The Modernist Journals ProjectBackground
The MJP is a multi-faceted project, which is intended to become a major resource for the study of the rise of modernism in the English-speaking world, with periodical literature at the center of this study. As such, its historical scope has a chronological range of 1890 to 1922, and a geographical range that extends to English language periodicals, wherever they were published. With magazines at the center, the MJP also has a generic range that extends to the digital publication of books directly connected to modernist periodicals and other supporting materials for the study of these periodicals. At this stage of the MJP's development, however, the chronological range of periodicals extends only from 1904 to 1922.

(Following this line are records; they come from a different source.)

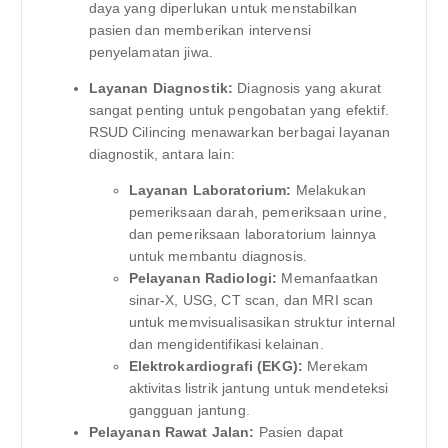
daya yang diperlukan untuk menstabilkan
pasien dan memberikan intervensi
penyelamatan jiwa.
Layanan Diagnostik:
Diagnosis yang akurat
sangat penting untuk pengobatan yang efektif.
RSUD Cilincing menawarkan berbagai layanan
diagnostik, antara lain:
Layanan Laboratorium:
Melakukan
pemeriksaan darah, pemeriksaan urine,
dan pemeriksaan laboratorium lainnya
untuk membantu diagnosis.
Pelayanan Radiologi:
Memanfaatkan
sinar-X, USG, CT scan, dan MRI scan
untuk memvisualisasikan struktur internal
dan mengidentifikasi kelainan.
Elektrokardiografi (EKG):
Merekam
aktivitas listrik jantung untuk mendeteksi
gangguan jantung.
Pelayanan Rawat Jalan:
Pasien dapat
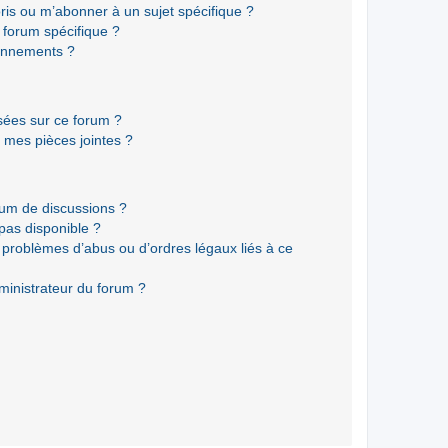
ris ou m’abonner à un sujet spécifique ?
forum spécifique ?
onnements ?
isées sur ce forum ?
 mes pièces jointes ?
rum de discussions ?
 pas disponible ?
 problèmes d’abus ou d’ordres légaux liés à ce
ministrateur du forum ?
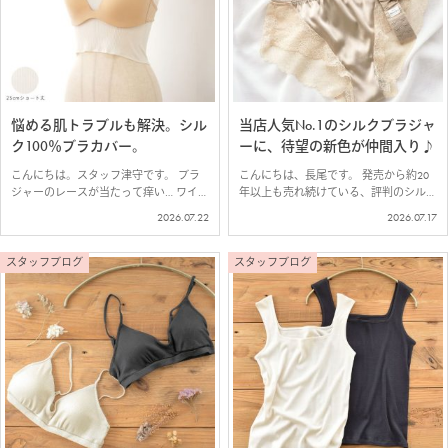
悩める肌トラブルも解決。シル
当店人気No.1のシルクブラジャ
ク100％ブラカバー。
ーに、待望の新色が仲間入り♪
こんにちは。スタッフ津守です。 ブラ
こんにちは、長尾です。 発売から約20
ジャーのレースが当たって痒い… ワイヤ
年以上も売れ続けている、評判のシルク
ー、ゴム、ホックが刺激になってしま
ノンワイヤーブラジャーに、新色が入荷
2026.07.22
2026.07.17
う… そんな敏感肌さんにおすすめのシル
しました＾＾ お客様からのリクエスト
ク100％ブラカバーの紹介です。 ■シル
を多くいただいたベージュカラー！ 新
ク100％ 薄テレコ ブラカバー …
色の『フレンチベージュ』は、ブロンズ
スタッフブログ
スタッフブログ
の…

We end at 1922 for both intellectual and practical reasons: the practical reason is that copyright becomes an issue with publications from 1923 onward; the intellectual reason is that most scholars consider modernism to be fully fledged in 1922, a date marked by the publication of James Joyce's Ulysses and T. S. Eliot's The Waste Land. We are concentrating, then, on the rise of modernism, in which the magazines played a crucial role.
History
The MJP (http://www.modjourn.org) began in 1995 at Brown University, with funding from the University and small local grants, as a website of digital editions of periodicals connected to the rise of modernism in the English-speaking world. Our first major project began in 1996: a digital edition of The New Age, a British weekly magazine edited by A. R. Orage from 1907 to 1922. In the course of preparing this edition, the MJP generated various supporting materials, including a set of biographical sketches over a thousand artists mentioned in the magazine, with images of their work, along with essays on contributors to the magazine and historical introductions to each six-month volume. Our edition of The New Age was completed, with the aid of a grant from the NEH, in 2004.
The University of Tulsa joined the MJP in 2003. Using copies in Tulsa's McFarlin Library, we were able to add Dana, an Irish magazine of 1904-1905 best known for first publishing James Joyce, to our digital archive in 2005. In that same year, the MJP redesigned its technological infrastructure from scratch, both to accommodate growth and to bring its materials and methods into conformance with the best practices of the digital library community. (The technical details of the new MJP are discussed below.) At the same time, in response to requests from members of the Modernist Studies Association, the MJP has added a digital edition of the well-known Vorticist magazine, Blast, based on copies in the McFarlin Library. The MJP's website was also redesigned from the ground up, producing a data-driven, standards-compliant interface to the MJP's resources.